DARMSTADT, GERMANY—Now that Software AG has integrated the process design technology acquired from IDS Scheer, customers can next expect the German business process management vendor to enable the platform for the cloud, mobility and social collaboration.
Software AG will offer its ARIS process modeling platform and WebMethods execution engine as cloud-enabled offerings so customers can choose how they want to consume the components. “It doesn’t make sense to have the same technology twice, for clouds and for on-premise. That’s a big mistake,” said Wolfram Jost, Software AG’s board member responsible for product strategy and development, to a group of journalists during its annual international media day.
Specifically, Jost said that mistake is committed by cloud vendor Salesforce.com who offers services like Force.com solely as on-demand. “You can’t expect that all customers want to have the total portfolio on-demand,” said Jost.
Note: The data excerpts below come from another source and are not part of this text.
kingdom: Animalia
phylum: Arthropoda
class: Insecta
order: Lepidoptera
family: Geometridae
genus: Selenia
Software AG finalized the integration of German-based IDS Scheer in early 2010.
Besides building features atop the integrated platform, the company will deliver complex event management and master data management products, integrated in the project stack as well as available standalone. Software AG announced in October plans to acquire master data management vendor Data Foundations.
Jost said enterprise customers have a need to reconcile the different master data types across the organization so they can use it for business intelligence and operational tasks like billing and orders. “If you have master data ten times, you have to clearly say which is the master and you have to make sure all the other data is harmonized to the master,” said Jost.
As for complex event processing, Jost said customers have a need to define, monitor and take action on processes.
Also addressing the media with a longer-term outlook, Karl-Heinz Streibich, CEO of Software AG, said the company’s big plan for the next five years is to provide customers with industry-specific software and expertise atop that horizontal process lifecycle platform.
“This is our master plan for the next five years,” said Streibich.
Reaffirming the company’s revenue target for one billion Euros by year’s end, Streibich referred to Software AG as a “software project company,” the implication being that it offers software, has a battalion of consultants, and maintains partnerships with vendors who implement its technology. Business-to-business customers, said Streibich, want a technology provider who can also implement.
With business process management technology that ties often disparate components like services-oriented architecture, enterprise integration and enterprise architecture, IBM Corp. is the only other vendor that takes that comprehensive approach.
Jost said that what Oracle Corp. and SAP AG are doing at the application layer, Software AG is doing on the process layer by integrating various components.